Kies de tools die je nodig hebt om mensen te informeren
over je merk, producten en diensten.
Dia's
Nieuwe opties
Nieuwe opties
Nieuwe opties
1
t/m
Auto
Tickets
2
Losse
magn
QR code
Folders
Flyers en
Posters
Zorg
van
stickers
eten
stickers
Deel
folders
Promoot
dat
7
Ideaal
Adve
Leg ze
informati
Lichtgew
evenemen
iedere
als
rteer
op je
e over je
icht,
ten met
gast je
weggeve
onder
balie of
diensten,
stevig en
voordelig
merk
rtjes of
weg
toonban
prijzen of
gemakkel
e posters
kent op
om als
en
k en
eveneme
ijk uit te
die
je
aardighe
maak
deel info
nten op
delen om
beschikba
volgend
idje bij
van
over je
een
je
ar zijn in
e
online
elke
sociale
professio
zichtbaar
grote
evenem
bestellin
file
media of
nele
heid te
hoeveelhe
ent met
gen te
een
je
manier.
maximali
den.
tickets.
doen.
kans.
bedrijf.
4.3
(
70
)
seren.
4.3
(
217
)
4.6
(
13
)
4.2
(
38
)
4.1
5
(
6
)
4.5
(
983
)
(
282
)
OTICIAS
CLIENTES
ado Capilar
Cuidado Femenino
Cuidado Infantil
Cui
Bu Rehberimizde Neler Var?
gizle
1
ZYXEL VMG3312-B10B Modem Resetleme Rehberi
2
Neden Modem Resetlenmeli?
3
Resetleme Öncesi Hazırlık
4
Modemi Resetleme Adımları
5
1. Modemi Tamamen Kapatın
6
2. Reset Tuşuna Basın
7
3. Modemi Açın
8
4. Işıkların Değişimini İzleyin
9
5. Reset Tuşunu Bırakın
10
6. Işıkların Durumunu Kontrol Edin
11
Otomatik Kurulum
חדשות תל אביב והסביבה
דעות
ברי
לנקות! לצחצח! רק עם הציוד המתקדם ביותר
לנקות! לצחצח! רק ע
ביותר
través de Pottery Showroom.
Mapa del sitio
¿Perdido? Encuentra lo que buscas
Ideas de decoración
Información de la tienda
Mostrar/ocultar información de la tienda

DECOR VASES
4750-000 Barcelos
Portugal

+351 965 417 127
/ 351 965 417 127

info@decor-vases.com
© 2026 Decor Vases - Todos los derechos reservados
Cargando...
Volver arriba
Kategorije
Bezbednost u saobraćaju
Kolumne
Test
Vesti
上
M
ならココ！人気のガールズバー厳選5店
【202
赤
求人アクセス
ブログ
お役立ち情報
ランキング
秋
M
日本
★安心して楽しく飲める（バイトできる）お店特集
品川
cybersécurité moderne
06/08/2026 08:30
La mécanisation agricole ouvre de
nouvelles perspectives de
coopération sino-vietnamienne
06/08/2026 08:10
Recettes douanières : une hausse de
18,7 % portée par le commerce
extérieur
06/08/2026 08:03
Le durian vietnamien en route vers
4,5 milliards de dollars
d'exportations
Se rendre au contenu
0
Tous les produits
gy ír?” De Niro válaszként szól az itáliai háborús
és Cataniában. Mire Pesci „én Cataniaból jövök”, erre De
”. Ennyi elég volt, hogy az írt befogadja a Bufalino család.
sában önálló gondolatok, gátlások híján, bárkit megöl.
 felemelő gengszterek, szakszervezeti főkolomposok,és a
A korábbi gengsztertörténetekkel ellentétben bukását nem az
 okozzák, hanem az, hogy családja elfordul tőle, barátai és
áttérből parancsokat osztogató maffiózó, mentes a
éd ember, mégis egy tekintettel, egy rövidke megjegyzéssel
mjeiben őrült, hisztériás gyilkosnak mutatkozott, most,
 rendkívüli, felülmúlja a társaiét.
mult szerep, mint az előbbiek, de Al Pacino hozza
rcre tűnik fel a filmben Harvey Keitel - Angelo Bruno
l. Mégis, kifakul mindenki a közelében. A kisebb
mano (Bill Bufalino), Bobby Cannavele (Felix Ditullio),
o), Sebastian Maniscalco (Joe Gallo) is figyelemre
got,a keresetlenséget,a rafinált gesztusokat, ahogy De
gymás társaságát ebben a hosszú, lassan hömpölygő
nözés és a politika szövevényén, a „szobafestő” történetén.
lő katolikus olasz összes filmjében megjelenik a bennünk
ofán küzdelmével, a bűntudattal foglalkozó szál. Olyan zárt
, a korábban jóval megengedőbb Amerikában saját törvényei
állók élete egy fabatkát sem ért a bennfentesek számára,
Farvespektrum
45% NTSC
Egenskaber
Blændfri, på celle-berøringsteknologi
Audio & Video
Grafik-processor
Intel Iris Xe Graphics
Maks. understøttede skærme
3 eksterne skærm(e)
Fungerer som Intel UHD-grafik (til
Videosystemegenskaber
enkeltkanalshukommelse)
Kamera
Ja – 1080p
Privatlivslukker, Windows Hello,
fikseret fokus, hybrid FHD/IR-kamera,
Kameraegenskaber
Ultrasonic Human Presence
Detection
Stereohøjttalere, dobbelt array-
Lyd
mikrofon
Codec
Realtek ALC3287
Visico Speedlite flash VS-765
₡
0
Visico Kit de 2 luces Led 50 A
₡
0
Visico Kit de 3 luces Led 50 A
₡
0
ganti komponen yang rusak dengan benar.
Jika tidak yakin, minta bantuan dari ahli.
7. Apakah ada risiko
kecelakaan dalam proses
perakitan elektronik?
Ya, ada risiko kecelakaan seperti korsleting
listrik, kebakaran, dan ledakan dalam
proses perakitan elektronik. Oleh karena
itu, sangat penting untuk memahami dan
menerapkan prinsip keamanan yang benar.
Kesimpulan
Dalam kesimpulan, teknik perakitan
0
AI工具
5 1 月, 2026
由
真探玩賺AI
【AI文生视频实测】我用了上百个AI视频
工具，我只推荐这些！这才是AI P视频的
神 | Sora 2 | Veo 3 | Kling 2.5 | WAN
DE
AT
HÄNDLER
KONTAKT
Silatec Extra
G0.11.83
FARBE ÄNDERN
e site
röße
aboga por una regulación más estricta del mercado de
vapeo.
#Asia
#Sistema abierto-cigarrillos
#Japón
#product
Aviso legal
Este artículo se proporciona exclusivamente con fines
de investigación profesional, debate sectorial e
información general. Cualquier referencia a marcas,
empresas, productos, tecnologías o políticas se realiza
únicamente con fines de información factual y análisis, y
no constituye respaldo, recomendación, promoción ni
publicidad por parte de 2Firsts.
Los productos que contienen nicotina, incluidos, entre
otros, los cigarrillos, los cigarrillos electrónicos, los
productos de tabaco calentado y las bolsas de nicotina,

____________

About this task
Each line in the records above that contains the word "Cuidado" must be copied.

Completed exercise
Cuidado Femenino
Cuidado Infantil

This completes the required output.